What you will do :: The lines of the records that include "none" should all be copied.

The data ::

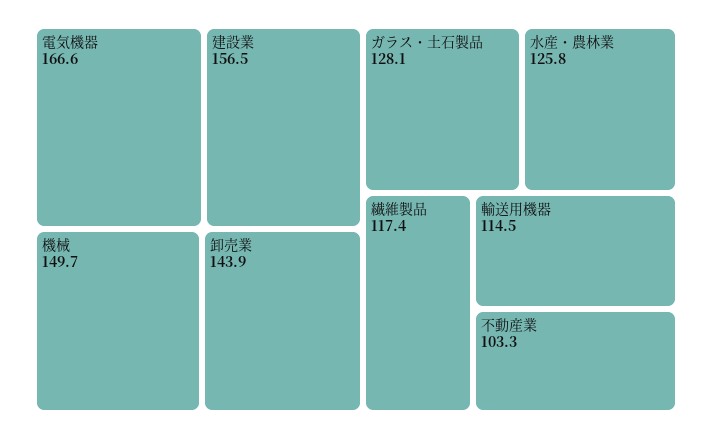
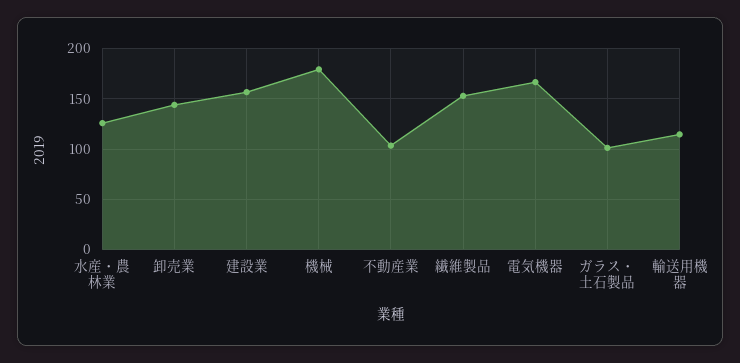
機械: 149.7 -> 180
ガラス・土石製品: 128.1 -> 100
繊維製品: 117.4 -> 150

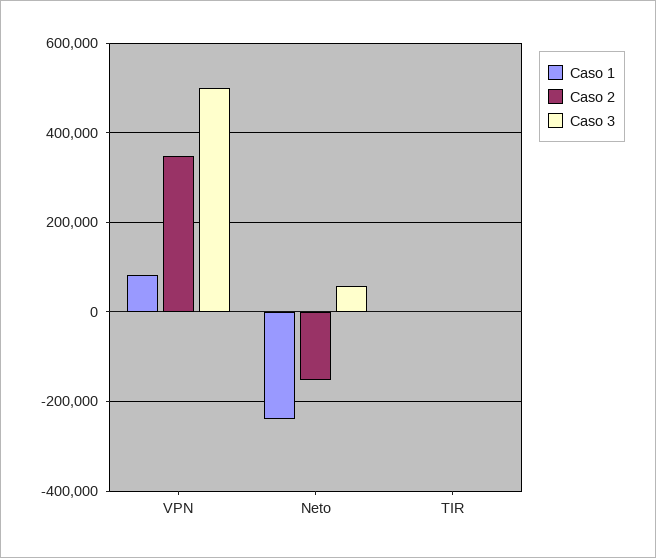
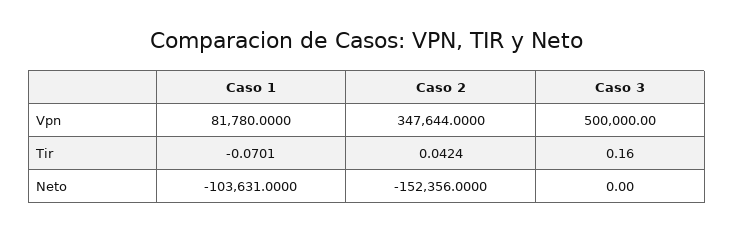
Caso 1, Neto: -240000 -> -103631
Caso 3, Neto: 60000 -> 0

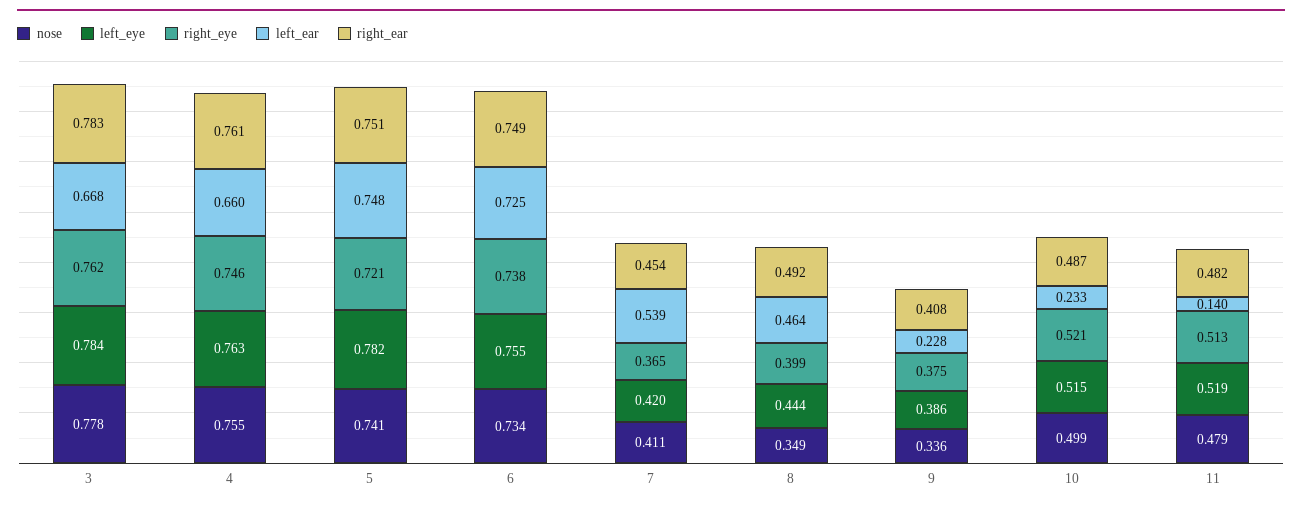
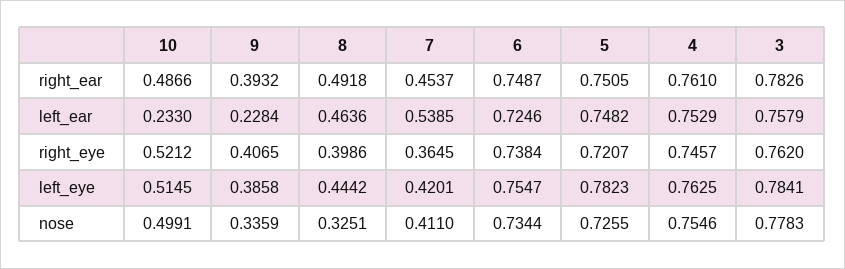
left_ear, 3: 0.668 -> 0.7579
left_ear, 4: 0.66 -> 0.7529
nose, 5: 0.741 -> 0.7255
nose, 8: 0.349 -> 0.3251
right_eye, 9: 0.375 -> 0.4065
right_ear, 9: 0.408 -> 0.3932
nose, 11: 0.479 -> none
left_eye, 11: 0.519 -> none
right_eye, 11: 0.513 -> none
left_ear, 11: 0.14 -> none
right_ear, 11: 0.482 -> none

Response to this task ::
nose, 11: 0.479 -> none
left_eye, 11: 0.519 -> none
right_eye, 11: 0.513 -> none
left_ear, 11: 0.14 -> none
right_ear, 11: 0.482 -> none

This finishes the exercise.